3.1 5-羟色胺与学习记忆功能适当增加脑内5-HT水平能改善学习记忆功能, 而5-HT水平降低可导致学习记忆损伤。研究发现, 应用不可逆性色氨酸羟化酶抑制剂PCPA或色氨酸损耗技术降低脑中5-HT水平, 可明显损伤大鼠的学习记忆能力[56, 57]。Fernandez等[55]研究发现, 选择性损伤SertCre小鼠中缝核5-HT神经元, 使5-HT合成释放减少, 导致空间认知功能降低; Pet1基因敲除小鼠(脑内5-HT水平降低80%)在新物体识别实验中表现出明显的空间记忆损伤, 然而脑部注射5-HT后, 可明显改善记忆损伤。Kuo等[58]研究发现, 长期给予5-HT再摄取抑制剂氟西泮可以促进经颅直流电刺激诱导LTP, 增强认知功能。临床研究发现, 抗抑郁治疗可通过提高抑郁症患者脑内5-HT水平, 改善患者的认知功能[59]。
5-HT激活不同的受体, 调节突触可塑性, 进而影响学习记忆。与学习记忆密切相关的5-HT受体主要包括: 5-HT1A/1B/1D、5-HT2A/2B/2C、5-HT3、5-HT4、5-HT5、5-HT6和5-HT7受体。5-HT激活海马CA1区5-HT1A受体介导抑制兴奋性突触后电位, 这对于诱导LTP发挥重要作用[55]。并且发现在5-HT1A受体敲除小鼠的腹侧海马中BDNF、TrkB和丝裂原激活的蛋白激酶(MAPK)水平降低[60], 可能是诱导LTP的另一个机制。在成年大鼠视觉皮层, 5-HT激活5-HT2受体, 促进三磷酸肌醇(IP3)与其受体结合, 增加Ca2+水平, 增强突触可塑性[61]。
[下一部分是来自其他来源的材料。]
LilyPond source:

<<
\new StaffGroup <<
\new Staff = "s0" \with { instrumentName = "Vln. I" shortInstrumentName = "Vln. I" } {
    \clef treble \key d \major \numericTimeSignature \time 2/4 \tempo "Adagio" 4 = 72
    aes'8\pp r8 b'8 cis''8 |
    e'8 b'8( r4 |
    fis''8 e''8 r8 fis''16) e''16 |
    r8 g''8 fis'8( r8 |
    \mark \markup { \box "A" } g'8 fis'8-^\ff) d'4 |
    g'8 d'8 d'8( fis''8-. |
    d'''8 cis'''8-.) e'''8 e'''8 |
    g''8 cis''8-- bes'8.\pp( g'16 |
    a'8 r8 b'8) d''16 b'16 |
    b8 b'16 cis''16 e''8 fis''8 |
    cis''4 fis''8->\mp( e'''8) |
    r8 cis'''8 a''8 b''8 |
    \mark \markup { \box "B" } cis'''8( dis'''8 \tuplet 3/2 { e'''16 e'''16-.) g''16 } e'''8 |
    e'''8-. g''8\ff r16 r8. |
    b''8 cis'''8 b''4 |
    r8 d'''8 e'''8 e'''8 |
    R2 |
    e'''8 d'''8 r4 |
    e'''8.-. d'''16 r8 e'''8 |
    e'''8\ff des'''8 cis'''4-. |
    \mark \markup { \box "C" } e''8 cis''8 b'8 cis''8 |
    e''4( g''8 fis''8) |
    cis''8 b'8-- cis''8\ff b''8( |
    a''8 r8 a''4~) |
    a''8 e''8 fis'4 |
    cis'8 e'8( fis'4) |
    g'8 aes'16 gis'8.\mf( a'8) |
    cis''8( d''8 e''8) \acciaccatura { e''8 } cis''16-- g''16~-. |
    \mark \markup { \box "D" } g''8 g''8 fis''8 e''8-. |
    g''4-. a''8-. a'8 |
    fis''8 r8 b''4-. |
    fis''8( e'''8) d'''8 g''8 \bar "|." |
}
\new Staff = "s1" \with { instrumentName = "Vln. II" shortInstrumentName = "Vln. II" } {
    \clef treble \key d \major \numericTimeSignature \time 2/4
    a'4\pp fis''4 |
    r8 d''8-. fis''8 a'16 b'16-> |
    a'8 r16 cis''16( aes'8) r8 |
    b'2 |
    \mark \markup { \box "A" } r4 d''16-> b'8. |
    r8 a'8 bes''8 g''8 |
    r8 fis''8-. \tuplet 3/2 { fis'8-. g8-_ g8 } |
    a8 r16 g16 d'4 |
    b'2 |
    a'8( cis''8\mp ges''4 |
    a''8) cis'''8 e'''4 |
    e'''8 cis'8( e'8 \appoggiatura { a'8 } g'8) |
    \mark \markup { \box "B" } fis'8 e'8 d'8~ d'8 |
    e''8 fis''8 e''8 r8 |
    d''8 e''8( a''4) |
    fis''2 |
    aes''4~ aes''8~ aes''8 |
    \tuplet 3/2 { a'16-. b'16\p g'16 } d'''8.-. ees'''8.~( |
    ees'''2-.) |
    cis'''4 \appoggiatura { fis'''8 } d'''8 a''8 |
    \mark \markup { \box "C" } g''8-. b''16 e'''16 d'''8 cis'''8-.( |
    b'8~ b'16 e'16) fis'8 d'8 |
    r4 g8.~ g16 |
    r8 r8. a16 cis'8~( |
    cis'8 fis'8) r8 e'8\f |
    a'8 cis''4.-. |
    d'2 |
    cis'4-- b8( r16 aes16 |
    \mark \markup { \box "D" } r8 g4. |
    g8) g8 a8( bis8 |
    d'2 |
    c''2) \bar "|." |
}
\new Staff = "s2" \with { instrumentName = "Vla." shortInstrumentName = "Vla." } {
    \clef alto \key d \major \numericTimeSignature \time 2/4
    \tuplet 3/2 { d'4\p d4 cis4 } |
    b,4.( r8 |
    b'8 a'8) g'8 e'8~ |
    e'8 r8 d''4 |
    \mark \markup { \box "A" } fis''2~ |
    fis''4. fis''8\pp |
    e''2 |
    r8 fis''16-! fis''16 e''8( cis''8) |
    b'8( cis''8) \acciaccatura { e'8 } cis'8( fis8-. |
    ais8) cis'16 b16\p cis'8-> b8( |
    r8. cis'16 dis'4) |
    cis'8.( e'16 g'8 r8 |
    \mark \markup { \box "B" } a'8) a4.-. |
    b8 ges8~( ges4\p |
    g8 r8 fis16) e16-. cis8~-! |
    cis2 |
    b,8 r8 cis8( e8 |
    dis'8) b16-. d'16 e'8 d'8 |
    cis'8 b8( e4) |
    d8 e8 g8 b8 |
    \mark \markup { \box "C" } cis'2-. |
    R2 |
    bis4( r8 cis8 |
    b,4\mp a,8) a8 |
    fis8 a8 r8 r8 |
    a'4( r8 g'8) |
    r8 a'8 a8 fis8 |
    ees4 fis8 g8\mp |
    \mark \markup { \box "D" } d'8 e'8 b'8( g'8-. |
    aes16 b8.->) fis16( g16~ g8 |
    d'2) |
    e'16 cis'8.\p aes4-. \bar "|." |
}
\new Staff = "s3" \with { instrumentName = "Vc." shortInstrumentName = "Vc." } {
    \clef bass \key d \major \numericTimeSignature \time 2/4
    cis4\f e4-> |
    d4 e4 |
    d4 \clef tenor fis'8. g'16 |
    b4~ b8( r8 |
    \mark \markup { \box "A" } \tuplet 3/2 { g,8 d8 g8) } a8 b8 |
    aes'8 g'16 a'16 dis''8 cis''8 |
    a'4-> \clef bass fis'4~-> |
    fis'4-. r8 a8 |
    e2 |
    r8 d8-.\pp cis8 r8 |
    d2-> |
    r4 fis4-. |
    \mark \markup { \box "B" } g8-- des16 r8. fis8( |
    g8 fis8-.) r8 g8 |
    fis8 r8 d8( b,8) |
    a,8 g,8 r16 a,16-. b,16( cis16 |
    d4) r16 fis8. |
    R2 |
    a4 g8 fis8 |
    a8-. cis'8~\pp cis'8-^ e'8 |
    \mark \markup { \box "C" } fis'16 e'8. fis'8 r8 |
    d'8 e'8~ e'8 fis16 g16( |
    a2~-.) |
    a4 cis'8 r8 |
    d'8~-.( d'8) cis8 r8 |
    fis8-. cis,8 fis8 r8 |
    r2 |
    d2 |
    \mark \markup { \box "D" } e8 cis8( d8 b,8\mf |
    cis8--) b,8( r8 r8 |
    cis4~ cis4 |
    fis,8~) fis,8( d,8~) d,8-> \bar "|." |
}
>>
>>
5-HT激活5-HT4受体可以提高BDNF、CREB、β-连环蛋白和蛋白激酶(Akt)水平, 增加蛋氨酸脑啡肽(MEK)活性, 促进Arc表达, 增强突触可塑性[62, 63]。5-HT激活5-HT7受体, 从而增强CA3~CA1区AMPA受体介导的突触可塑性[64]。相反, 5-HT激活5-HT6受体调节细胞周期蛋白依赖性激酶(Cdk5), 使mTOR过表达进而损伤记忆功能[65]; 并且分选微管连接蛋白14 (SNX14)抑制性调节5-HT6受体介导的cAMP-PKA通路, 进而抑制LTP[66]。
5-HT可以通过调节多巴胺能、胆碱能、GABA能和谷氨酸能神经传导而调节学习记忆功能。大量研究证明5-HT激活5-HT1A受体, 可以增加狨猴皮层DA水平, 增强DA能神经传导[67]; 激活5-HT4受体, 促进Ach释放, 增强胆碱能作用[68]; 激活5-HT7受体增加海马CA1区GABA神经递质的释放, 增强兴奋性GABA能传导[69], 进而增强学习记忆功能。然而, 激活5-HT6受体可以增强皮层抑制性GABA能神经传导, 抑制胆碱能传导, 下调皮质−纹状体谷氨酸能神经传导[70, 71], 而对记忆产生抑制作用。由上可见, 在哺乳动物中, 5-HT通过激活不同的受体并影响其他神经传递系统, 从而对学习记忆发挥直接或间接的调节作用。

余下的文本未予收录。